═════ Extracted material
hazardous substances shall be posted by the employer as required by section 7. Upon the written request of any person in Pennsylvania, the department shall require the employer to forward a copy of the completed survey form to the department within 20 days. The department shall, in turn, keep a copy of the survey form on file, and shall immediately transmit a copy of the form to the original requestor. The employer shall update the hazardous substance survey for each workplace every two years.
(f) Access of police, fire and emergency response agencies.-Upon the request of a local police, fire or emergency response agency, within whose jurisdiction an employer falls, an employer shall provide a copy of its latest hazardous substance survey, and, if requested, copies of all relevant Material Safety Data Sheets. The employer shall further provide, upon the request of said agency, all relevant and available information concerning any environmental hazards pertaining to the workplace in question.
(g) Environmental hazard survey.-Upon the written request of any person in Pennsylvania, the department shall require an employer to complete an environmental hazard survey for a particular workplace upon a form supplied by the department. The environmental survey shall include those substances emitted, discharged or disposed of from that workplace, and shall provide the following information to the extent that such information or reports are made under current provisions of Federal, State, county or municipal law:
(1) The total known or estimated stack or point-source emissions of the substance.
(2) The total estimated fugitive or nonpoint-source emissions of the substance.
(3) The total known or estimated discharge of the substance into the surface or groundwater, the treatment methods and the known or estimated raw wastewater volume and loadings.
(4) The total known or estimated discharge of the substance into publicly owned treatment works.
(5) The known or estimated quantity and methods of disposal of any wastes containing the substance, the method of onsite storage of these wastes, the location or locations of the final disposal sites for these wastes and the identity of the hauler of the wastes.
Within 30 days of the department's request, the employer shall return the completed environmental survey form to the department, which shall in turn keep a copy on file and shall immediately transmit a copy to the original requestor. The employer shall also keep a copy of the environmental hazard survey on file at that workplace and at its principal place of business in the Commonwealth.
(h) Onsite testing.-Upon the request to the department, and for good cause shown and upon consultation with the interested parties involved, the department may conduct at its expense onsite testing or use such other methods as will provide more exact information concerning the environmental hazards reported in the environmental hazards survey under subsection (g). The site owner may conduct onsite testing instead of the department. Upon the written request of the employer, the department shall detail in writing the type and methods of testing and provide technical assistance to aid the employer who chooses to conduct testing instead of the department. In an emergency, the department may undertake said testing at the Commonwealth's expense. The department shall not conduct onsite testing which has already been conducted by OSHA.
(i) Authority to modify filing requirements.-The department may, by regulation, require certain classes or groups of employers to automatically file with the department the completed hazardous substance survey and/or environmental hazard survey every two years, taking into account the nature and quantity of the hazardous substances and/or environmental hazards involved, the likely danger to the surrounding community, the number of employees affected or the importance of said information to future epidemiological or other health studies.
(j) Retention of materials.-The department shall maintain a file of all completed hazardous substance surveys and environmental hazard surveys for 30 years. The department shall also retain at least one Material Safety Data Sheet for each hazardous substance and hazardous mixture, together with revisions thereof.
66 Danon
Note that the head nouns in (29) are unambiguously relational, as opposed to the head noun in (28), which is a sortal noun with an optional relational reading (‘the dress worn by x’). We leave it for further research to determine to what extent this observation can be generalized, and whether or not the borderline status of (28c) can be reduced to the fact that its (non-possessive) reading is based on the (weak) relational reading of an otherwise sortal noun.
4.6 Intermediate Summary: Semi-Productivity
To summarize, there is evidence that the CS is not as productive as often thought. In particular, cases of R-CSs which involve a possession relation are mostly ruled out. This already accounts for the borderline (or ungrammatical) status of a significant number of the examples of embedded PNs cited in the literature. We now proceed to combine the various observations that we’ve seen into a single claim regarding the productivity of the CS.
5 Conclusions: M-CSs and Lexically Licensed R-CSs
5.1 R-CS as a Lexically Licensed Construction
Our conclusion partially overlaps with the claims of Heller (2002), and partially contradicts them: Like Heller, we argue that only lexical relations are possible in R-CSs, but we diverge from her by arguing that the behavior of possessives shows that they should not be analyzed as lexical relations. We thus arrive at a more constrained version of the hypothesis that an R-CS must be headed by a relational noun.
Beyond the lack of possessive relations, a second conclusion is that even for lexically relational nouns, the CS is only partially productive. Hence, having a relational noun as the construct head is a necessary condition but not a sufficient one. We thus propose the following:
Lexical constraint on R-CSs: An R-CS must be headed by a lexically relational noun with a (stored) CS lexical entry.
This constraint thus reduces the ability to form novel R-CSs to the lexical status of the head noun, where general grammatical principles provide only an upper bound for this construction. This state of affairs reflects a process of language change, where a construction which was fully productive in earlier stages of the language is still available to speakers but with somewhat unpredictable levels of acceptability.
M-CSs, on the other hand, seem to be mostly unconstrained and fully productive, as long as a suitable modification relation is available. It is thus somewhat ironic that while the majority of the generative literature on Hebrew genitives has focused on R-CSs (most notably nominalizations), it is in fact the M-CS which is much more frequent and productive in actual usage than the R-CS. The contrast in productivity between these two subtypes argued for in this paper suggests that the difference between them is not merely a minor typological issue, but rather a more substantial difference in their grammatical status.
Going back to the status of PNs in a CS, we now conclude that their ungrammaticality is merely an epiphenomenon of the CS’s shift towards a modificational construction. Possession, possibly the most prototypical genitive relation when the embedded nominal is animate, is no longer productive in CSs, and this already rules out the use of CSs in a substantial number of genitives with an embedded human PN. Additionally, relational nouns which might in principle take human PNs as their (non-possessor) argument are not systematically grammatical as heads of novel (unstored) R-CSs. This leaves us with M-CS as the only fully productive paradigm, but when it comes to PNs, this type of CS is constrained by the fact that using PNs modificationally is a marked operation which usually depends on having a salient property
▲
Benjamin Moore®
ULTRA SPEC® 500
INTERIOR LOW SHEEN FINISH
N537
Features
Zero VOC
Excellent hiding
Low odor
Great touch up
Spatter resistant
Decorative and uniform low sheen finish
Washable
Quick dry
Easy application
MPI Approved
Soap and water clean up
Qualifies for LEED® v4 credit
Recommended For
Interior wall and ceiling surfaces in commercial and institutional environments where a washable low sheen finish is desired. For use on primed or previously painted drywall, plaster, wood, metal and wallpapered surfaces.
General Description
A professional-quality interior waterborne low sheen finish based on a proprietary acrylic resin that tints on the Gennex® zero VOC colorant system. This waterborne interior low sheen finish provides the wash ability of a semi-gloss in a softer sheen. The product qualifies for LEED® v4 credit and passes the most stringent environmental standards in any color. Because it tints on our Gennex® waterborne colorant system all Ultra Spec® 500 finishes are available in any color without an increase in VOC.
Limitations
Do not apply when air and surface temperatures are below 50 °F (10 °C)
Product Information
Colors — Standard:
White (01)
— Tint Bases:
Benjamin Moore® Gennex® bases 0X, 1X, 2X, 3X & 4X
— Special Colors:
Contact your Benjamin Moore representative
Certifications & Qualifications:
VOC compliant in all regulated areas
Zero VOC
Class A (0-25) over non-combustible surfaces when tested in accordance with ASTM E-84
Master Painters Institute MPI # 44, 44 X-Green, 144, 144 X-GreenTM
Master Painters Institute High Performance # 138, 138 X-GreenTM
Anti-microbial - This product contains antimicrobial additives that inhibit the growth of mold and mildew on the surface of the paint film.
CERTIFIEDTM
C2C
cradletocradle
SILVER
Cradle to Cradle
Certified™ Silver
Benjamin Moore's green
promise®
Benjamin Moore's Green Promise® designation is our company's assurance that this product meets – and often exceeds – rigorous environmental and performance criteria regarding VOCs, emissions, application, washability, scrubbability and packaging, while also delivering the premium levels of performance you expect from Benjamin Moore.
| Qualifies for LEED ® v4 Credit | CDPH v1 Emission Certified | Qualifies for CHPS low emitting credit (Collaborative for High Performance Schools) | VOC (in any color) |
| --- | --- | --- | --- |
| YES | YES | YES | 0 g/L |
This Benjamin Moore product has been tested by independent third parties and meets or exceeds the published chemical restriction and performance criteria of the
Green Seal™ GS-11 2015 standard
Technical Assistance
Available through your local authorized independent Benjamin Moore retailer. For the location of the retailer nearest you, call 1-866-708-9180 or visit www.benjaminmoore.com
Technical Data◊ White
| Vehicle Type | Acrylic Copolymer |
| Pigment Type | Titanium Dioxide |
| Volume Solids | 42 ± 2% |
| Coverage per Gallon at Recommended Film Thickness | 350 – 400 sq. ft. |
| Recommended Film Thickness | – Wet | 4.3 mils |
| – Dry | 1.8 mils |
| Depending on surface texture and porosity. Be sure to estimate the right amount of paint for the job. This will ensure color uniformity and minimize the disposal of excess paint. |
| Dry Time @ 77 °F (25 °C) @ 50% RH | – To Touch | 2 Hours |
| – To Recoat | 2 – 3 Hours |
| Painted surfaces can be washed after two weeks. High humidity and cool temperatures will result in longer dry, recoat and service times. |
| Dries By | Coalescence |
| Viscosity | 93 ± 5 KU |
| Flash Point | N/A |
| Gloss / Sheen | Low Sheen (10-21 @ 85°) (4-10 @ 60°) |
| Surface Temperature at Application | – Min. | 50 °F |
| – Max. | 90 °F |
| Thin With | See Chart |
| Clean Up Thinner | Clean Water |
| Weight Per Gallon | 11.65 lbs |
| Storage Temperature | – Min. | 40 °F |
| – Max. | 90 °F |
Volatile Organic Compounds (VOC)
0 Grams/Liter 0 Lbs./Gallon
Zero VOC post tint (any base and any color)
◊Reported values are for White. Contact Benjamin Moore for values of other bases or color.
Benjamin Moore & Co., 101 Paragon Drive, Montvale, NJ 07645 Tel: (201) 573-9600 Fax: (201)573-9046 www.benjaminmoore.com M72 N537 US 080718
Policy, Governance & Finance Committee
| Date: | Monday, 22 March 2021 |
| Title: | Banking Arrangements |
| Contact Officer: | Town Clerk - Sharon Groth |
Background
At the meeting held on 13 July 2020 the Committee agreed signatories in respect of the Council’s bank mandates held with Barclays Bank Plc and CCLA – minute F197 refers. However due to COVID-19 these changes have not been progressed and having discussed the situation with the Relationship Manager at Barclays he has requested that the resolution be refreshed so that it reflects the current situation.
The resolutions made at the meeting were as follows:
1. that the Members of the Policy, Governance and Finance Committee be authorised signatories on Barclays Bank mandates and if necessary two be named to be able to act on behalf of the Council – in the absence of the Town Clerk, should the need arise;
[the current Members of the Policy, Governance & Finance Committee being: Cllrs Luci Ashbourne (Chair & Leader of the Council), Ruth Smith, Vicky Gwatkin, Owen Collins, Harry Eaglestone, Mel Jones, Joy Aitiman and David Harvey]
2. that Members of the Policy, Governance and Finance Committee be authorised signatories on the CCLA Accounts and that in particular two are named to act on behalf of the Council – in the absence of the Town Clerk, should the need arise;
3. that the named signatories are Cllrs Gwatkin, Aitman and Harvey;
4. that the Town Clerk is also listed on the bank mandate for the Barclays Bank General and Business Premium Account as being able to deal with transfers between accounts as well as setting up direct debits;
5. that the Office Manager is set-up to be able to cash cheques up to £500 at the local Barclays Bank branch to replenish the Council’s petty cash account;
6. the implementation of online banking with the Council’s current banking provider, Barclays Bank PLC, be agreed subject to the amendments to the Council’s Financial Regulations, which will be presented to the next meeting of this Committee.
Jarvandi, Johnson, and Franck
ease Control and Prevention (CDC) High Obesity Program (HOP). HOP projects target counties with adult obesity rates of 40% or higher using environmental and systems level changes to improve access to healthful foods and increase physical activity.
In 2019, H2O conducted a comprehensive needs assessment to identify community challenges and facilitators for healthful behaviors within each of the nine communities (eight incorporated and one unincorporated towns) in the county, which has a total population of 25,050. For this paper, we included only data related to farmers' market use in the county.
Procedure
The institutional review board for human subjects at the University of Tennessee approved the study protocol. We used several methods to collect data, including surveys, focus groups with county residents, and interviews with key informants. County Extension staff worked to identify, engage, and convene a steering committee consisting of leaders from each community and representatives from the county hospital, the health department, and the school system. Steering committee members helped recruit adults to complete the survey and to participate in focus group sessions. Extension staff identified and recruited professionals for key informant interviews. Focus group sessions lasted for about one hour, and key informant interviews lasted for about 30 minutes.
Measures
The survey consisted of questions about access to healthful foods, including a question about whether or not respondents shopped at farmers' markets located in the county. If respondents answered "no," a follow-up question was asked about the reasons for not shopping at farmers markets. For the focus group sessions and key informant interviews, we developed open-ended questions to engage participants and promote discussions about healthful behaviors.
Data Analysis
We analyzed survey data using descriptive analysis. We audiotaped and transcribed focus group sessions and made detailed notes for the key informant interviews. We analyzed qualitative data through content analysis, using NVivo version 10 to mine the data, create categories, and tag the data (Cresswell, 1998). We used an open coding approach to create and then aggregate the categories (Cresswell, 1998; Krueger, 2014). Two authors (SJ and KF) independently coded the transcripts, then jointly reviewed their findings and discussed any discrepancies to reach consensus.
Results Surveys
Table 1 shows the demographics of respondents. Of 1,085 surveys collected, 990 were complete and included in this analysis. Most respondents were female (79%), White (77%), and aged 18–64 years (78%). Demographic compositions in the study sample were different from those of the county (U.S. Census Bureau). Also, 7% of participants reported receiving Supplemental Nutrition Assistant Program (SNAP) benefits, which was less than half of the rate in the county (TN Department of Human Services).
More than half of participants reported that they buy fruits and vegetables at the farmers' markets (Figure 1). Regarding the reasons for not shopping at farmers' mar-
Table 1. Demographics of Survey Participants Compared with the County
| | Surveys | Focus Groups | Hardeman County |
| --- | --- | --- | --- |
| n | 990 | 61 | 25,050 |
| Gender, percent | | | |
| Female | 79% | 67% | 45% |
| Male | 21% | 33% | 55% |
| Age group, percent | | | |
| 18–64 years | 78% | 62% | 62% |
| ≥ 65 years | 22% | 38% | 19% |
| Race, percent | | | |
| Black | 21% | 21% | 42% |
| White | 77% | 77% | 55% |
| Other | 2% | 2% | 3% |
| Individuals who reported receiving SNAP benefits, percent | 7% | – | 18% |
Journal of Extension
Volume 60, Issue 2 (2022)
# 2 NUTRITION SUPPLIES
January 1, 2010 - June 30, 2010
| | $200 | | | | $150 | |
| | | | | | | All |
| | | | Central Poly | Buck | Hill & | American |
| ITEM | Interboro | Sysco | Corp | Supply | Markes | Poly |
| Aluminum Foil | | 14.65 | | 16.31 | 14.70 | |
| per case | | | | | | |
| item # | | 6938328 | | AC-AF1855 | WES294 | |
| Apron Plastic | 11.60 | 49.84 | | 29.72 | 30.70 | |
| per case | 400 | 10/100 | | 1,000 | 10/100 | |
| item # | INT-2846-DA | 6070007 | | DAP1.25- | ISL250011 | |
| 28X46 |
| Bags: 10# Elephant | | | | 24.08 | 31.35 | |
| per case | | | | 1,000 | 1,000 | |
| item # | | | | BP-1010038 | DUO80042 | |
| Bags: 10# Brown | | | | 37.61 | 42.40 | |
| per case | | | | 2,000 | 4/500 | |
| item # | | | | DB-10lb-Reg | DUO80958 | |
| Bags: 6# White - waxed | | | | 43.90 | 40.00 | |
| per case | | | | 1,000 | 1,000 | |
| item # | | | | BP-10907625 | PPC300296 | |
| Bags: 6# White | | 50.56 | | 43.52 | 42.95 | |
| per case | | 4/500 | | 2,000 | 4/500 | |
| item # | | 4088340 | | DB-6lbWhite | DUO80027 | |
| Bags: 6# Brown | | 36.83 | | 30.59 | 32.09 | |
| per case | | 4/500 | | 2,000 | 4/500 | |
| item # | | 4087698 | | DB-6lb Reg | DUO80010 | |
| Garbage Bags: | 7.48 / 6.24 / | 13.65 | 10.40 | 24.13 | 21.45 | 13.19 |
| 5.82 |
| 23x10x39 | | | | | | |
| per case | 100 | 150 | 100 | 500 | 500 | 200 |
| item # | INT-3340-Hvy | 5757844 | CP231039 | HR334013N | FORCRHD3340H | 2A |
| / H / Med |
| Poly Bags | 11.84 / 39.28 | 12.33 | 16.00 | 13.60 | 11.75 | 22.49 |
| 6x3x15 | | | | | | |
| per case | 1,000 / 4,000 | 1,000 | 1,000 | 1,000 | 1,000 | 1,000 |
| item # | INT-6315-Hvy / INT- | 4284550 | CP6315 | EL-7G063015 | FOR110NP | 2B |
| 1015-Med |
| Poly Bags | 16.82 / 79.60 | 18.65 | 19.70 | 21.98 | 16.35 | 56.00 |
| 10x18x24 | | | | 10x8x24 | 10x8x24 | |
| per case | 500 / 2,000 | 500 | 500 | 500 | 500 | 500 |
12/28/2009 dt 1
══════════
Which of the lines above include the word "Gallon"? Copy each of them.

Answer>
| Coverage per Gallon at Recommended Film Thickness | 350 – 400 sq. ft. |
| Weight Per Gallon | 11.65 lbs |
0 Grams/Liter 0 Lbs./Gallon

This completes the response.